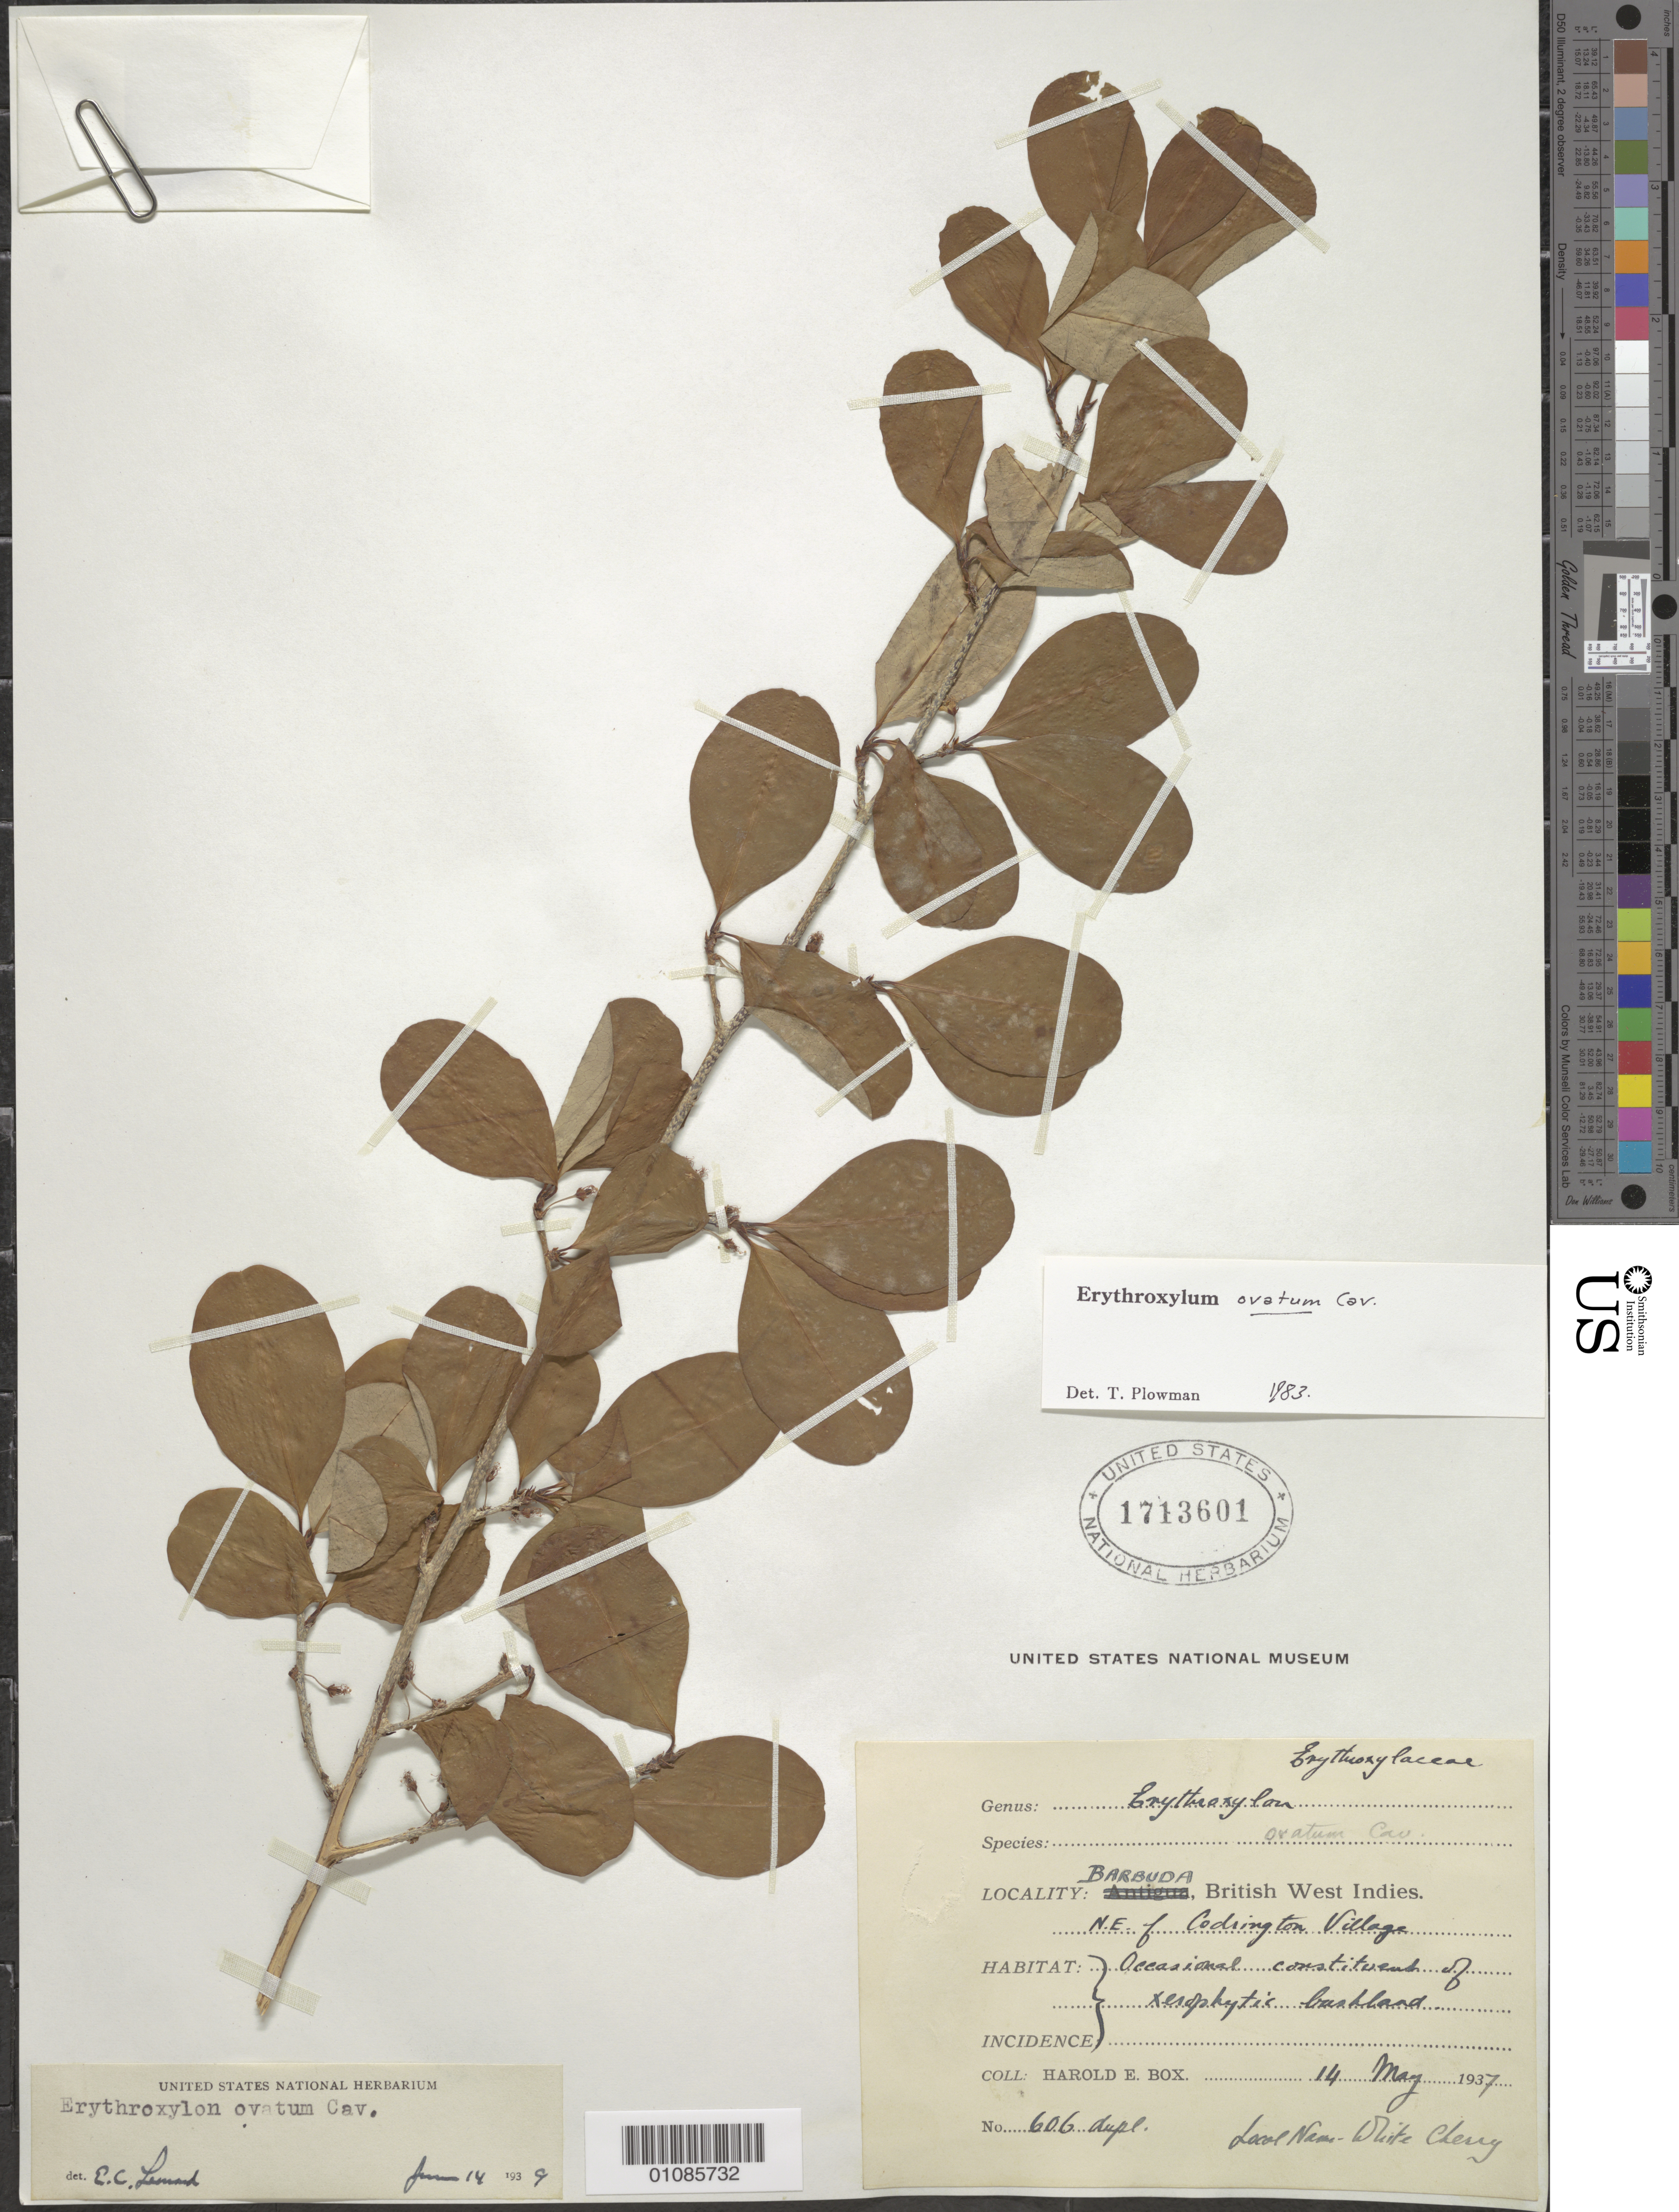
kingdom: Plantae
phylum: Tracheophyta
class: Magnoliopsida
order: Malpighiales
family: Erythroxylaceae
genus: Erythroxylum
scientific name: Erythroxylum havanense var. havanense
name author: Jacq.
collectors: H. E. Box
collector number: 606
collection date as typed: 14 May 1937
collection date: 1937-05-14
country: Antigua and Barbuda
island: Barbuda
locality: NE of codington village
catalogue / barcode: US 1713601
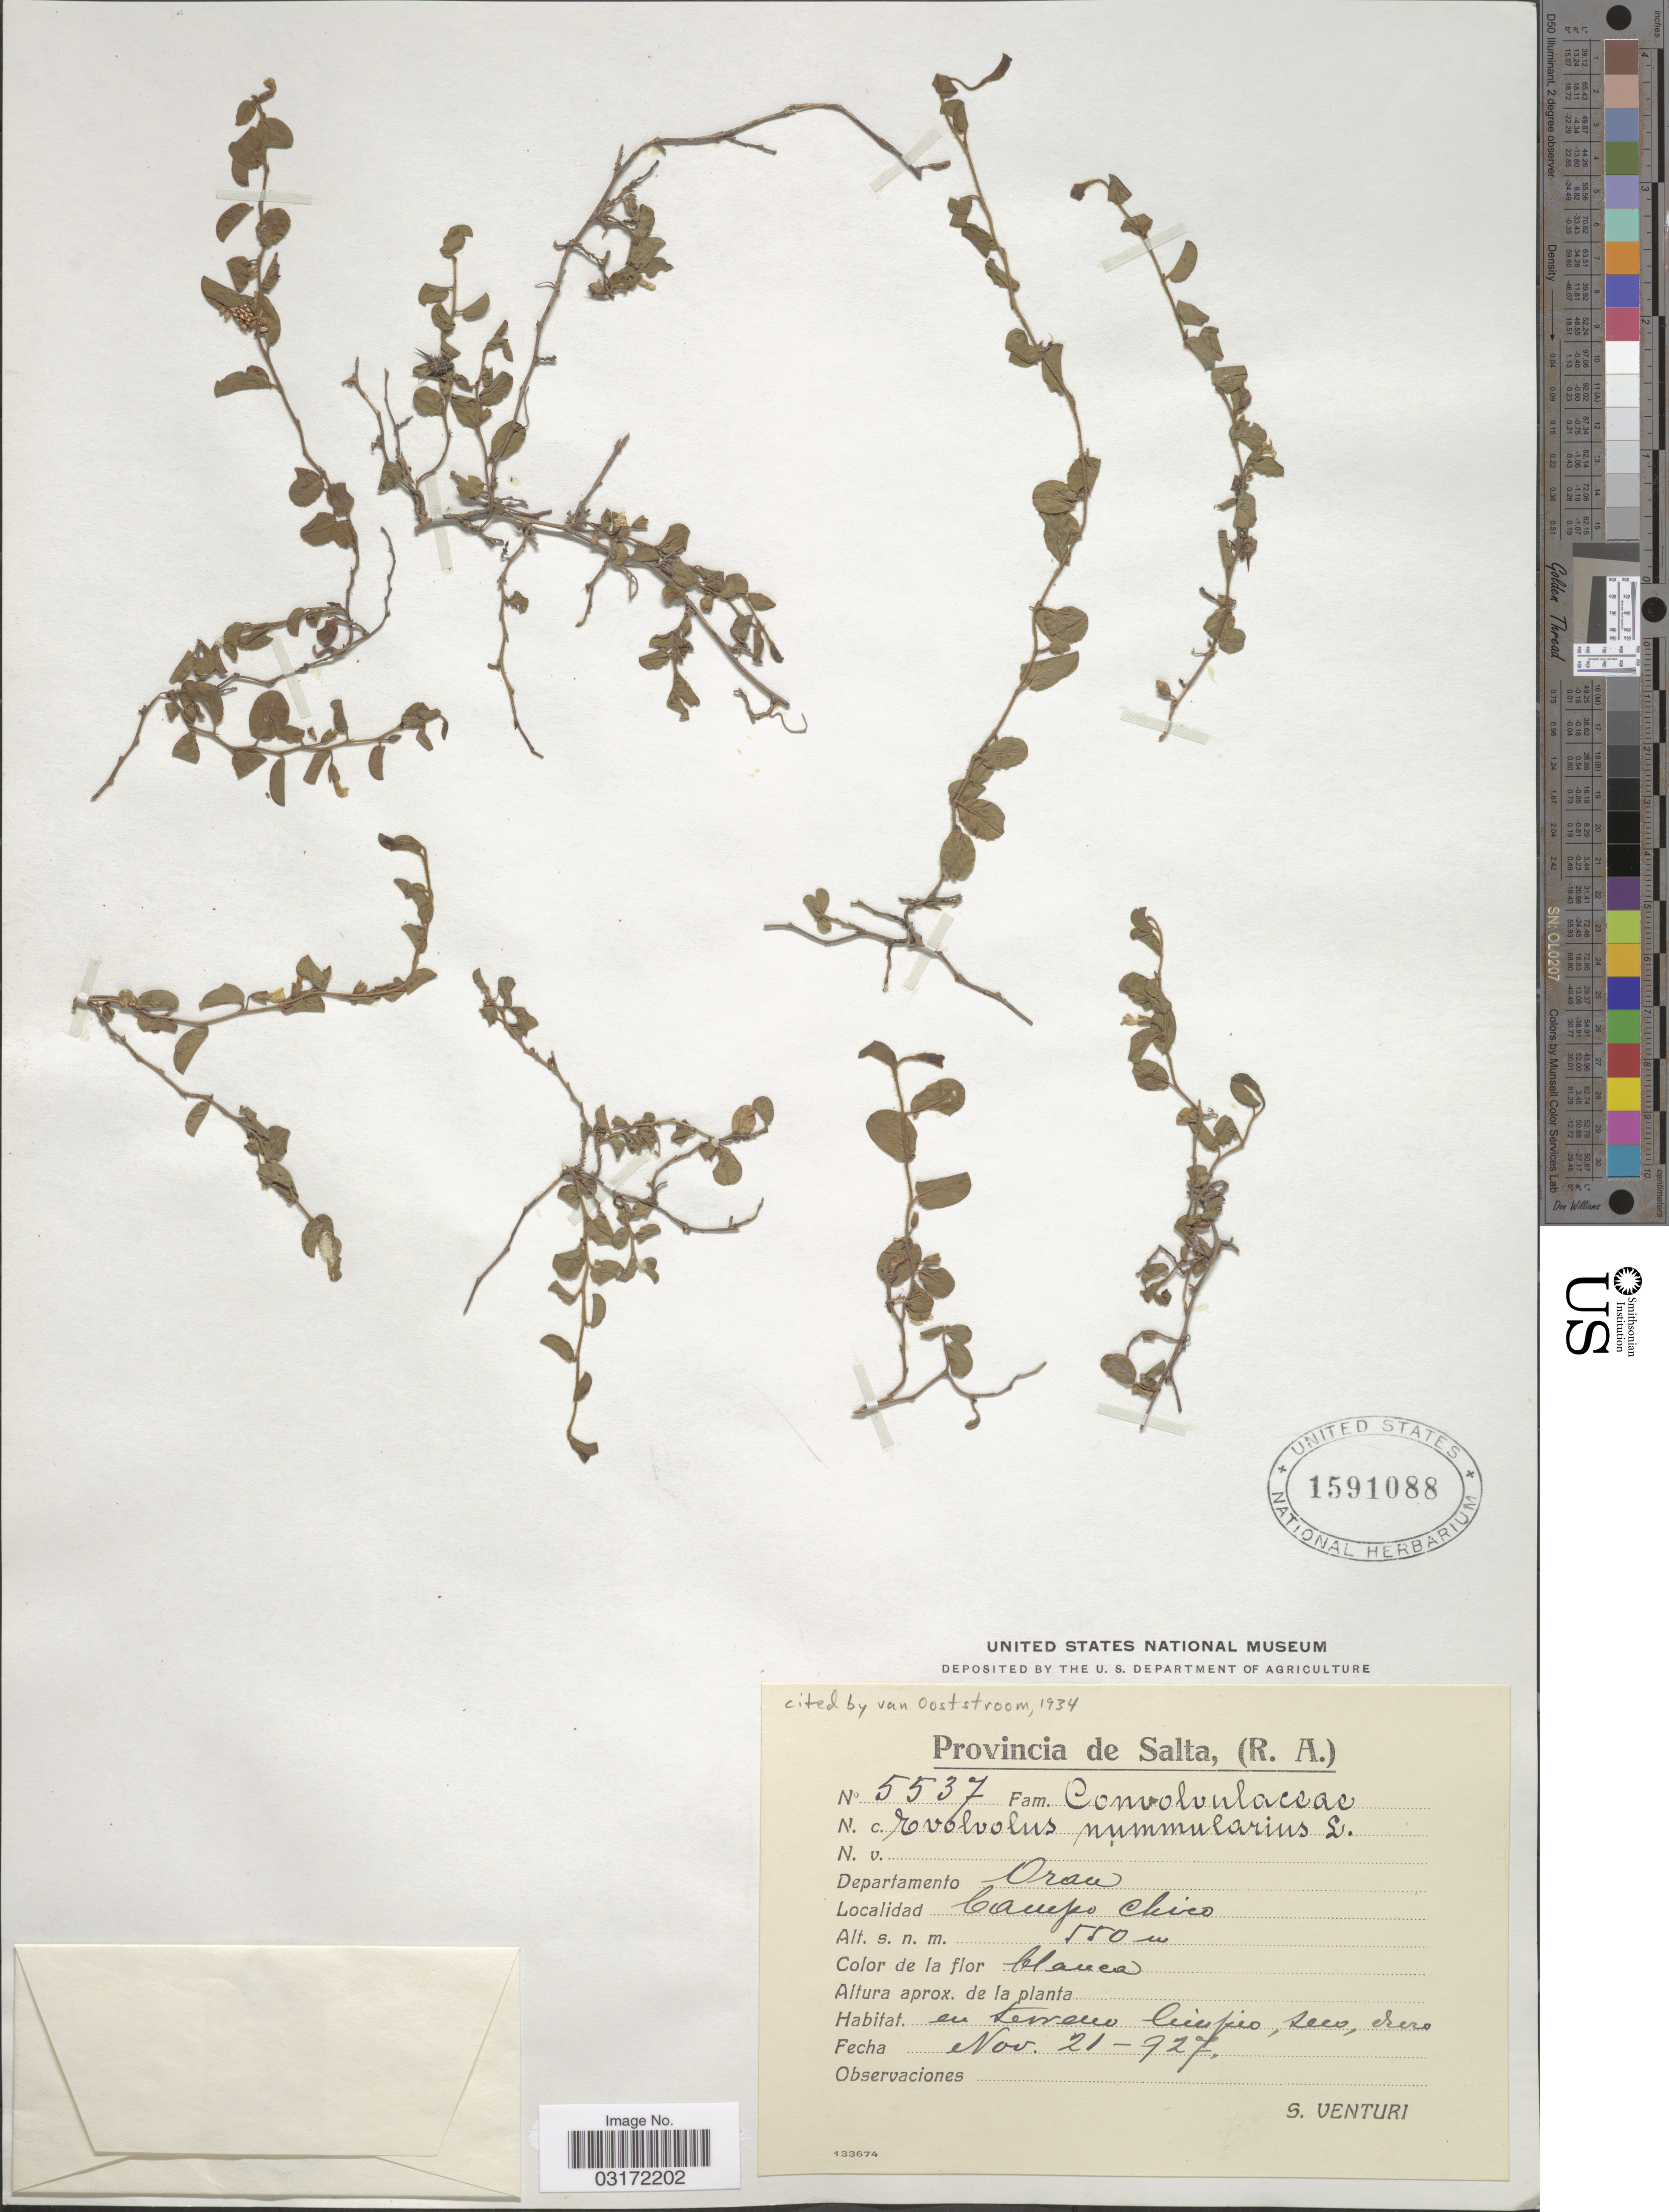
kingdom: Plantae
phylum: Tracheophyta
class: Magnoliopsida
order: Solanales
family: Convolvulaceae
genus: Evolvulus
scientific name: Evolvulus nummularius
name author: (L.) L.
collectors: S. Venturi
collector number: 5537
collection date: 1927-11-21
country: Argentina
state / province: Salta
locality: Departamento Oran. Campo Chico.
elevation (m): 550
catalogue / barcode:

EXERCISE:
Please write out every line of the entries above word for word, leaving out the pictures.

TASK ANSWER:
kingdom: Plantae
phylum: Tracheophyta
class: Magnoliopsida
order: Malpighiales
family: Erythroxylaceae
genus: Erythroxylum
scientific name: Erythroxylum havanense var. havanense
name author: Jacq.
collectors: H. E. Box
collector number: 606
collection date as typed: 14 May 1937
collection date: 1937-05-14
country: Antigua and Barbuda
island: Barbuda
locality: NE of codington village
catalogue / barcode: US 1713601
kingdom: Plantae
phylum: Tracheophyta
class: Magnoliopsida
order: Solanales
family: Convolvulaceae
genus: Evolvulus
scientific name: Evolvulus nummularius
name author: (L.) L.
collectors: S. Venturi
collector number: 5537
collection date: 1927-11-21
country: Argentina
state / province: Salta
locality: Departamento Oran. Campo Chico.
elevation (m): 550
catalogue / barcode:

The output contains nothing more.